I don’t want to operate from a wounded place, a victim place….and at the same time I don’t want to dismiss the real need to grieve. And it makes me angry (at myself?) that this experience seems to have (temporarily) returned me to a feeling of powerlessness. (so there, perhaps I do have anger after all!) It seems we are also being told to swallow our anger on the public stage…. the old be a ‘good girl’ now. Be a good loser. Be a good American. etc..

So, if I am allowed to own my anger (not too quickly assuage it with inappropriate compassion? ) what is it telling me? What feels violated, in need of protection.

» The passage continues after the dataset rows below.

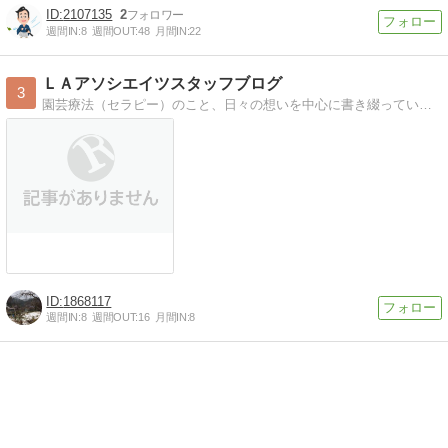
2107135
2
週間IN:
8
週間OUT:
48
月間IN:
22
ＬＡアソシエイツスタッフブログ
3
園芸療法（セラピー）のこと、日々の想いを中心に書き綴っています。
1868117
週間IN:
8
週間OUT:
16
月間IN:
8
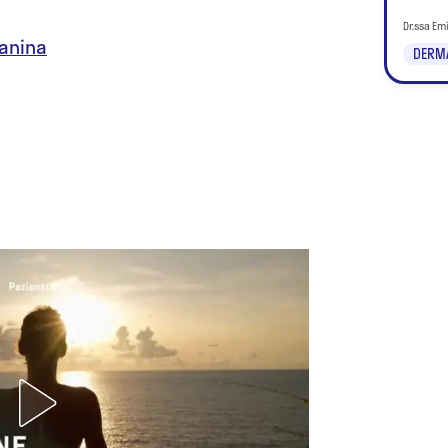
Dr.ssa Em
lanina
DERM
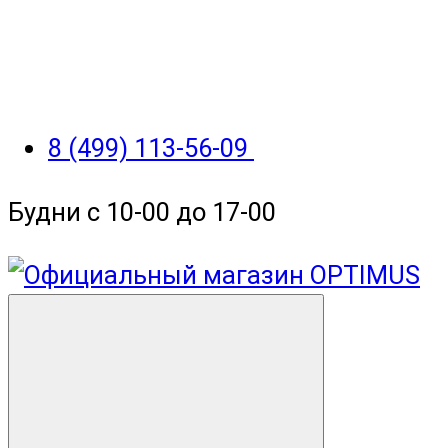
8 (499) 113-56-09
Будни с 10-00 до 17-00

We struggled just a bit with direction this evening in the What Next of our What NOW? and perhaps that was because we were running too quickly away from what is now, within each of us still. Taking a bit more time to listen to what the anger, pain, fear, sadness is telling us will show us the way. This is the way of healing.
What do we love? Why do we care? Who do we want to protect or empower with this energy, letting it flow from such a grounded place of naming and knowing. The issues and injustices tapped in this election are legion, so many things that are precious to us have been threatened, if not destroyed. Each of us will perhaps be called to channel the energy of our anger into a focused passion for one. Is it the disrespect and denigration of women? The loss of reproductive rights? Is it time for an reawakening/ and new wave of feminism that we feel rising? (We learned that there is no Women’s activist group in Lebanon county. ) Is it religion for you — is this at the core of what you hold most precious? Is it welcoming the stranger in our midst… because the stranger inside of you feels unsafe in our culture of intolerance and free-flowing judgments of the ‘other’? Is it the earth, does your very home feel threatened?

I know. I know. It is all of the above.

But this is why we do the work of grounding and centering. Not to calm ourselves down to a point of apathy, a return to the bubble, not to become passionless zombies. But to find the source of our passion. Because we will need it. Because the world, our daughters, do not need us to be walking wounded. They need us to be powerful and strong.

I know how an embodied strength feels. When I hoist the canoe over my head and carry it for over a mile on my shoulders to the next lake, I feel powerful and strong. So this week, I’m going to get off of the computer, as best as I can (because after all my head wants to be able to figure it all out so that I can either fix it or control it so that I won’t feel this vulnerable again) and into my body. See what it might tell me that my head can’t quite figure out.

What are you going to do?

1 Comment (+add yours?)

  1. kidfriendlyyoga
    Nov 14, 2016 @ 08:39:54

    Thank you again for providing sanctuary at your home last evening and through your words above. You ask what I will do? I will try to see through the eyes of compassion one heart at a time and every time I feel the fear arise…I will breathe.